Daar doet volgens klaagster niet aan af dat de notaris haar op 16 februari 2004 een kopie van die akte heeft toegezonden. Evenmin doet daaraan voor klaagster af dat de notaris na ontdekking van de gemaakte fout met betrekking tot de niet doorgehaalde hypotheek deze fout heeft hersteld met zijn royementsakte van 5 april 2004.
Het verweer
De notaris heeft gemotiveerd verweer gevoerd, dat hierna ­ voor zover nodig ­ zal worden besproken.

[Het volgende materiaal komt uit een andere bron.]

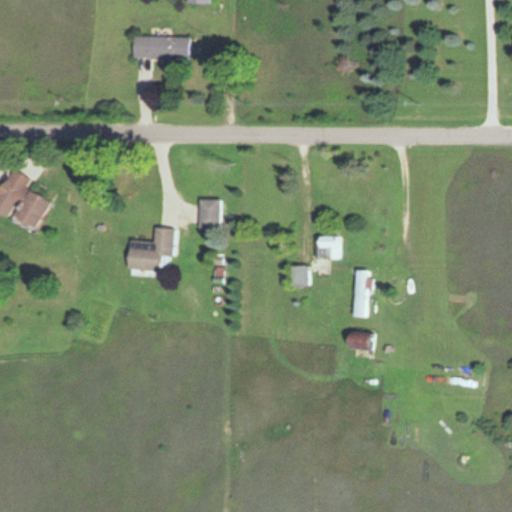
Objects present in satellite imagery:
building: (160, 46)
road: (256, 136)
building: (20, 199)
building: (209, 212)
building: (329, 245)
building: (150, 250)
building: (298, 278)
building: (361, 292)
building: (359, 339)
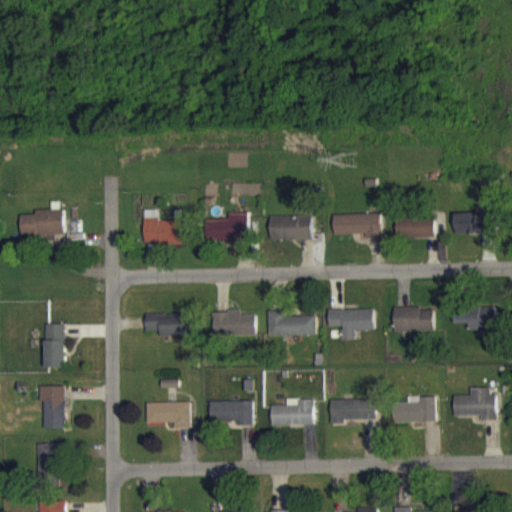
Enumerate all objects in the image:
power tower: (349, 161)
building: (44, 232)
building: (478, 232)
building: (360, 234)
building: (231, 237)
building: (292, 237)
building: (417, 237)
building: (165, 240)
road: (311, 269)
building: (478, 328)
building: (415, 329)
building: (353, 331)
building: (171, 334)
building: (235, 334)
building: (293, 334)
road: (111, 343)
building: (56, 355)
building: (478, 414)
building: (55, 416)
building: (355, 420)
building: (417, 420)
building: (235, 421)
building: (296, 422)
building: (172, 423)
road: (312, 463)
building: (52, 472)
building: (51, 511)
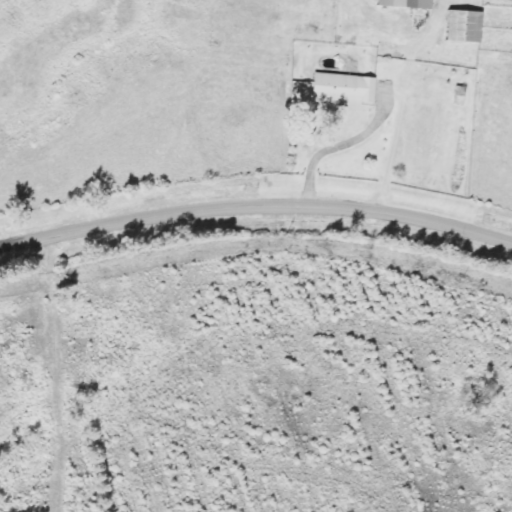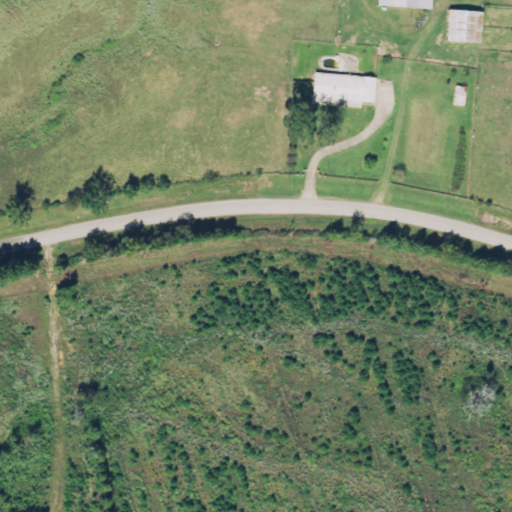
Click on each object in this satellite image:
building: (412, 3)
building: (469, 26)
building: (347, 90)
road: (256, 205)
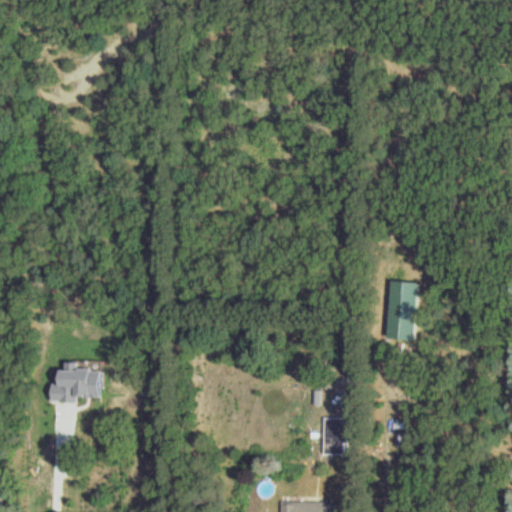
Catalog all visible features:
building: (336, 436)
road: (59, 464)
building: (57, 499)
building: (311, 507)
building: (29, 509)
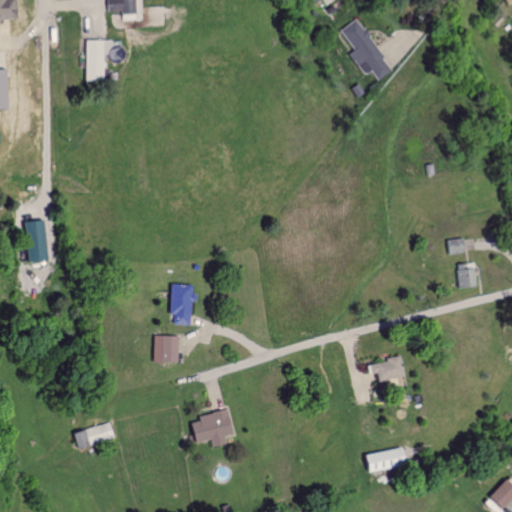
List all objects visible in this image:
road: (44, 4)
building: (120, 8)
building: (6, 9)
road: (430, 15)
building: (363, 50)
building: (1, 88)
road: (46, 97)
building: (31, 240)
building: (453, 245)
building: (463, 276)
building: (28, 282)
building: (177, 303)
road: (351, 333)
building: (163, 348)
building: (383, 368)
building: (207, 428)
building: (91, 435)
building: (380, 458)
building: (500, 494)
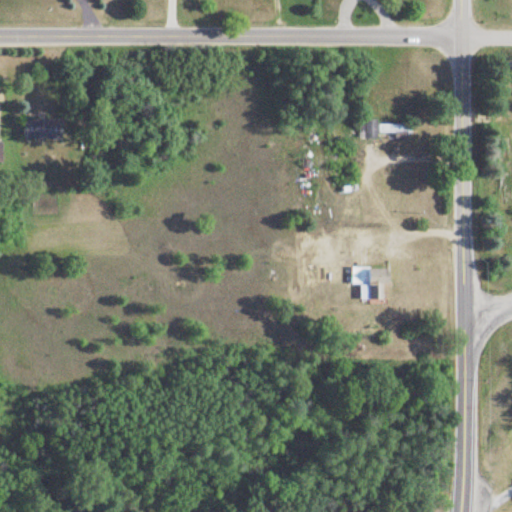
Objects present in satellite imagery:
road: (167, 18)
road: (226, 36)
road: (482, 38)
building: (39, 129)
building: (380, 130)
road: (456, 256)
building: (375, 284)
road: (485, 310)
road: (490, 498)
road: (321, 510)
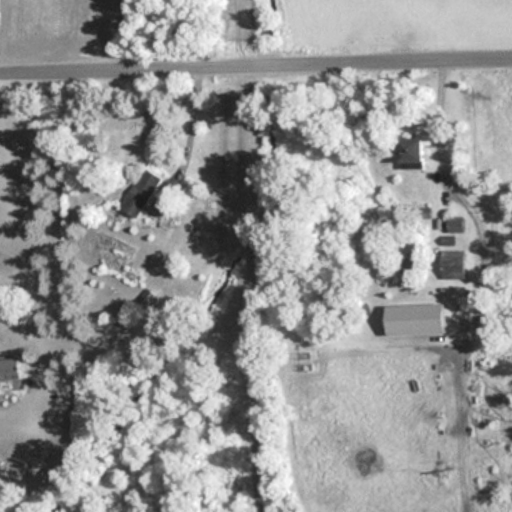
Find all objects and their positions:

De beoordeling van de klacht
Ter beoordeling van onderhavige klacht is van belang hetgeen klaagster de notaris verzocht heeft. Uit de brief van klaagster aan de notaris, gedateerd 14 februari 2004, blijkt dat zij zich erover verbaast dat op het pand [adres] nog een hypotheek rust. Zij verzoekt toezending van de royementsakte van 22 juni 1990. De notaris heeft haar die akte bij brief van 16 februari 2004 gezonden.
Nadat gebleken was dat door zijn ambtsvoorganger in 1990 ten onrechte de hypotheek niet algeheel doorgehaald was, heeft de notaris op 5 april 2004 alsnog een dergelijke akte gepasseerd.
In dat kader is niet gebleken dat de notaris klachtwaardig gehandeld heeft.
Voor zover klaagster door deze klacht het handelen van mrs [S], [U] en [E] aan de orde wil stellen, wordt zulks afgewezen. Klachten daarover behoren in andere procedures thuis en niet gezegd kan worden dat de notaris dienaangaande een eigen onderzoeksplicht heeft. De in de door [naam] Bank afgegeven volmacht opgenomen zinsnede “… en verder het nodige te verrichten” ziet ­ anders dan klaagster betoogt ­ alleen op te nemen maatregelen in verband met het royement van de onderhavige hypotheek.
Gelet op het vorengaande is naar het oordeel van de Kamer het handelen van de notaris niet klachtwaardig.
Het bovenstaande leidt tot de volgende beslissing.
De beslissing
De Kamer voornoemd:
verklaart de klacht ongegrond.
Deze beslissing is gegeven door mrs R.J. Paris, voorzitter, R. van der Galiën, G.H.I.J. Hage, J. Hulsebosch en J.Z. Moree, en in tegenwoordigheid van de secretaris, mr A. Saab in het openbaar uitgesproken op 19 januari 2005.
Afschrift van deze beslissing wordt bij aangetekende brief aan de notaris en aan de klaagster gezonden.
Binnen dertig dagen na de dagtekening van de begeleidende brief kunnen de notaris en de klaagster van deze beslissing in hoger beroep komen bij het Gerechtshof te Amsterdam, Postbus 1312, 1000 BH Amsterdam.